LPSK Tidak Terima Dana Bantuan Korban dari Korupsi-Pelanggaran HAM

- Negara berperan memastikan korban tetap dapat pulih secara utuh
- Dana Bantuan Korban (DBK) dikuatkan LPSK bersama akademisi
- Restitusi tetap menjadi tanggung jawab pelaku terhadap korban
Jakarta, IDN Times - Lembaga Perlindungan Saksi dan Korban (LPSK) mendorong partisipasi lembaga-lembaga seperti Badan Pengawasan Keuangan dan Pembangunan (BPKP), Kementerian Keuangan, dan Komisi Pemberantasan Korupsi (KPK) dalam mengawasi mekanisme penghimpunan dan pemberian Dana Bantuan Korban (DBK). Hal ini adalah upaya implementasi Peraturan Pemerintah (PP) Nomor 29 Tahun 2025, tentang Dana Bantuan Korban.
“Kita tidak akan menerima dana yang bersumber dari hasil korupsi atau pelanggaran HAM. Mungkin itu akan membatasi jumlah sumbangan, tapi tidak apa-apa.

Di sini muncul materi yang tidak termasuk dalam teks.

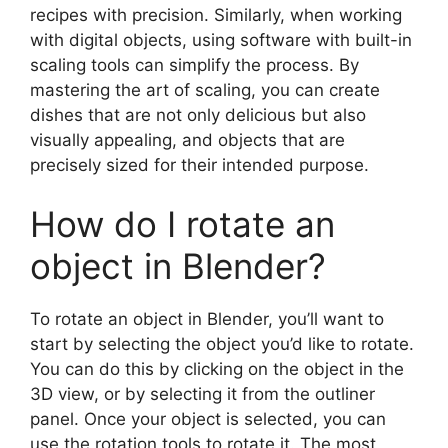
recipes with precision. Similarly, when working
with digital objects, using software with built-in
scaling tools can simplify the process. By
mastering the art of scaling, you can create
dishes that are not only delicious but also
visually appealing, and objects that are
precisely sized for their intended purpose.
How do I rotate an
object in Blender?
To rotate an object in Blender, you’ll want to
start by selecting the object you’d like to rotate.
You can do this by clicking on the object in the
3D view, or by selecting it from the outliner
panel. Once your object is selected, you can
use the rotation tools to rotate it. The most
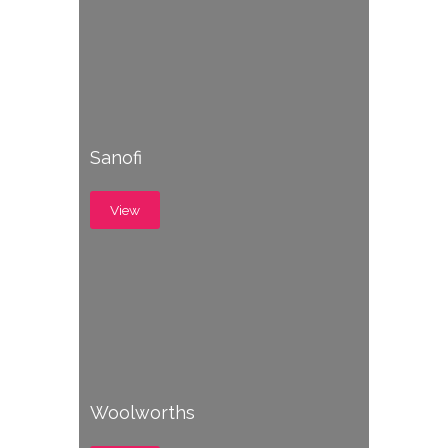
Sanofi
View
Woolworths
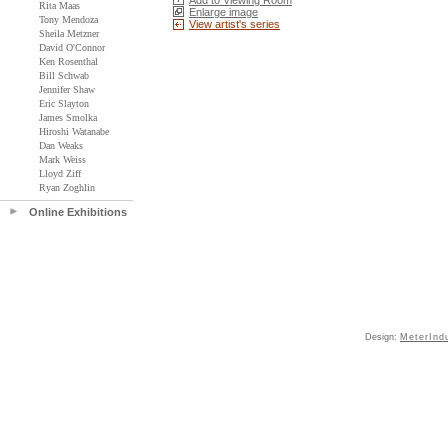
Add to Viewing Room
Rita Maas
Enlarge image
Tony Mendoza
View artist's series
Sheila Metzner
David O'Connor
Ken Rosenthal
Bill Schwab
Jennifer Shaw
Eric Slayton
James Smolka
Hiroshi Watanabe
Dan Weaks
Mark Weiss
Lloyd Ziff
Ryan Zoghlin
Online Exhibitions
Design:
MeterInd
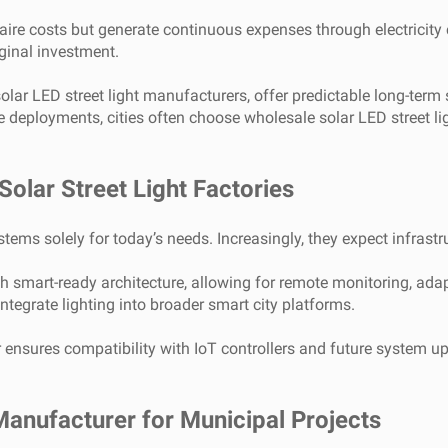
naire costs but generate continuous expenses through electrici
ginal investment.
r LED street light manufacturers, offer predictable long-term sav
le deployments, cities often choose wholesale solar LED street 
olar Street Light Factories
ems solely for today’s needs. Increasingly, they expect infrastruc
th smart-ready architecture, allowing for remote monitoring, adap
tegrate lighting into broader smart city platforms.
r ensures compatibility with IoT controllers and future system 
Manufacturer for Municipal Projects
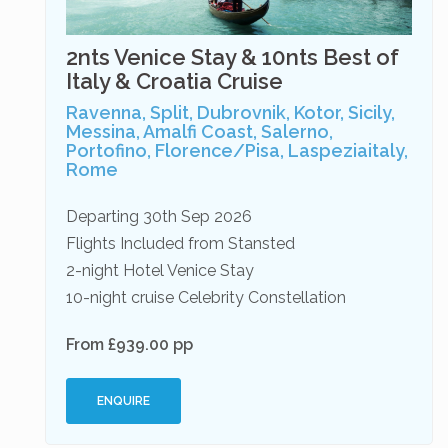
2nts Venice Stay & 10nts Best of
Italy & Croatia Cruise
Ravenna, Split, Dubrovnik, Kotor, Sicily,
Messina, Amalfi Coast, Salerno,
Portofino, Florence/Pisa, Laspeziaitaly,
Rome
Departing 30th Sep 2026
Flights Included from Stansted
2-night Hotel Venice Stay
10-night cruise Celebrity Constellation
From £939.00 pp
ENQUIRE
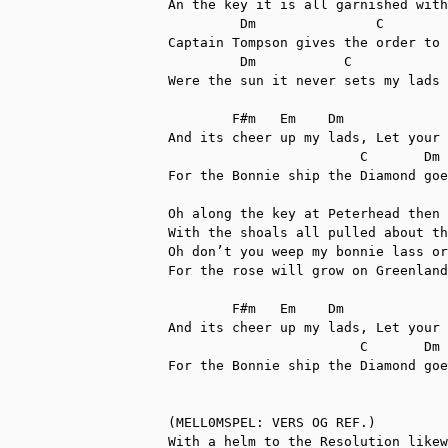
An the key it is all garnished with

Justru agar dana ini tidak menjadi sarana pencucian uang dan tetap terjaga integritasnya,” kata Wakil Ketua LPSK, Sri Nurherwati, Selasa (28/10/2025).
1. Negara berperan memastikan korban tetap dapat pulih secara utuh

Sri menilai pelaksanaan Dana Bantuan Korban adalah momentum penting bagi negara, untuk membangun sistem pemulihan yang manusiawi dan berkeadilan gender. Dia menegaskan peran pemerintah bukan mengambil alih kewajiban pelaku, melainkan memastikan korban tetap dapat pulih secara utuh.
“Negara harus hadir, bukan sekadar hadir di atas kertas,” ujarnya.
2. Dana Bantuan Korban dikuatkan LPSK bersama akademisi

LPSK, kata Sri, akan melibatkan akademisi dan lembaga riset untuk memperkuat kebijakan, termasuk dari Universitas Gadjah Mada (UGM). Langkah ini dilakukan agar sistem Dana Bantuan Korban memiliki landasan kuat, tidak hanya administratif tetapi juga filosofis dan etis.
“Setiap rupiah yang dikeluarkan negara untuk korban adalah bentuk penghormatan terhadap hak asasi manusia,” kata dia.
3. Restitusi tetap menjadi tanggung jawab pelaku terhadap korban

PP Nomor 29 Tahun 2025 tentang Dana Bantuan Korban (DBK) merupakan regulasi turunan dari Undang-Undang Nomor 12 Tahun 2022, tentang Tindak Pidana Kekerasan Seksual (TPKS). Setelah PP 29/2025 terbit, pelaksanaan DBK menjadi keharusan yang tak bisa ditunda.
Dalam praktiknya, restitusi tetap menjadi tanggung jawab pelaku terhadap korban. Namun, ketidakmampuan finansial pelaku sering kali menjadi kendala utama dalam pemenuhan hak korban. Di sisi lain, Pasal 35 Undang-Undang TPKS Nomor 12 Tahun 2022, menyatakan dalam hal kekayaan terpidana yang disita tidak mencukupi biaya restitusi, negara memberikan kompensasi sejumlah restitusi kurang bayar.